Burning Water (Photosystem II)
The true wonder of plant and algae evolution is in the fact that, at some point, these ancient chlorophyll-producing bacteria started generating oxygen. After all, billions of years ago, there was actually very little oxygen in the atmosphere, and it was toxic to a lot of early bacteria (it's still toxic to anaerobic bacteria that remain in the oxygen-free places on Earth). However, the new process of capturing and storing sunlight required the participating bacteria to burn water. Yeah, they burned that stuff that firefighters use to put out fires.
The process of burning is just oxidation — the ripping off of electrons from one atom and the transfer of those electrons to another (which is called reduction). Early photosynthetic bacteria developed a way to capture photons — basically particles of light — and use their energy to strip water of many of its protons and electrons to use for energy production.
The Breakthrough of Breakthroughs happened 3 billion years ago was when photosynthetic machinery was perfected to the point that chlorophyll could split two water molecules at the same time — these days we call this a "Photosystem II chlorophyll-protein cluster."
Green Batteries (Photosystem I)
Cyanobacteria evolved once these photosynthetic bacteria figured out how to burn water and store the energy from that chemical reaction. In photosynthesis, Photosystem II (water burning) can't really be sustained without the second stage, Photosystem I, which involves taking the electrons swiped off the water molecules in the first step and making use of them before they decay. Photosystem I does this by sticking these electrons on a chemical assembly line so the organism is able to retain that hard-earned energy, which is then used to convert CO2 into sugar for the bacteria to use as food.
The Dawn of Chloroplasts
Once Photosystems I and II were sorted out, cyanobacteria took over the oceans, and because oxygen was their waste product, it became plentiful in Earth's atmosphere. As a result, many bacteria became aerobic — that is, they required (or at least tolerated) oxygen for their metabolic processes. About a billion years later, protozoa evolved as anaerobes (an organism that doesn't need oxygen for growth) scarfing up aerobic bacterial prey. At least once, the bacteria was not completely digested, but stayed within the cell and ended up helping the oxygen-intolerant anaerobic organism cope with the aerobic environment. These two organisms stuck together, and eventually the prey organism evolved into a cell organelle called mitochondria.

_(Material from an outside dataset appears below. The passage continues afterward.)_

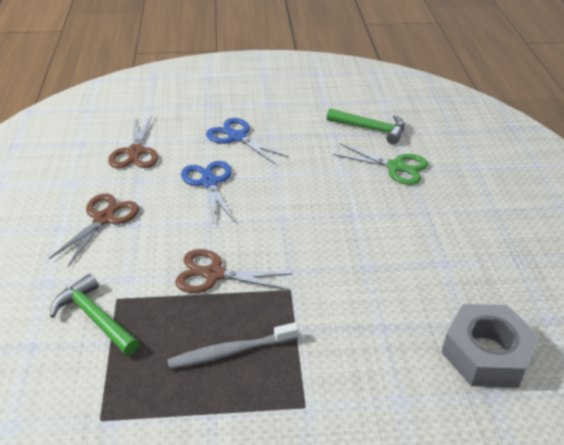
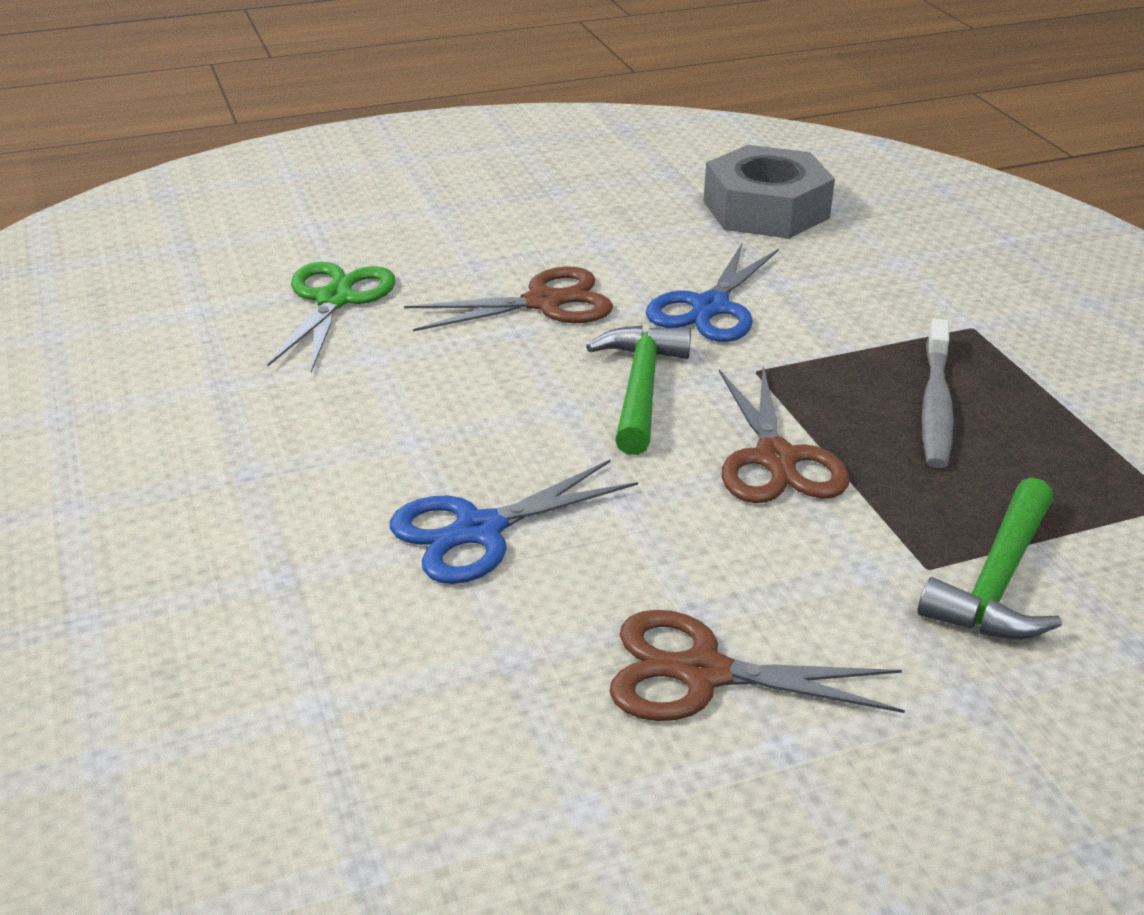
camera: 105 degrees left, 5 degrees down
(135, 152) = (381, 709): brown scissors -> brown scissors (543, 303)
(230, 352) = (936, 405): grey toothbrush -> grey toothbrush turned 45 degrees clockwise
(237, 137) = (258, 527): blue scissors -> blue scissors (710, 307)
(370, 129) = (187, 339): green hammer -> green hammer (640, 388)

A similar scenario occurred with cyanobacteria around 1 billion years ago. In this case, an aerobic protozoan probably gobbled up a cyanobacterium, which ended up setting up shop inside its host, resulting in a small, membrane-bound organelle common to all plants: the chloroplasts.
As algae and multicellular plants evolved and benefited from plentiful CO2 and increasing oxygen in Earth's atmosphere, chloroplasts became the place where photosynthesis — Photosystem I, II and even more complicated stuff — went down in each cell. Just like mitochondria, they have their own DNA and spend their time busily harvesting light for the plant, creating the entire foundation for life on Earth.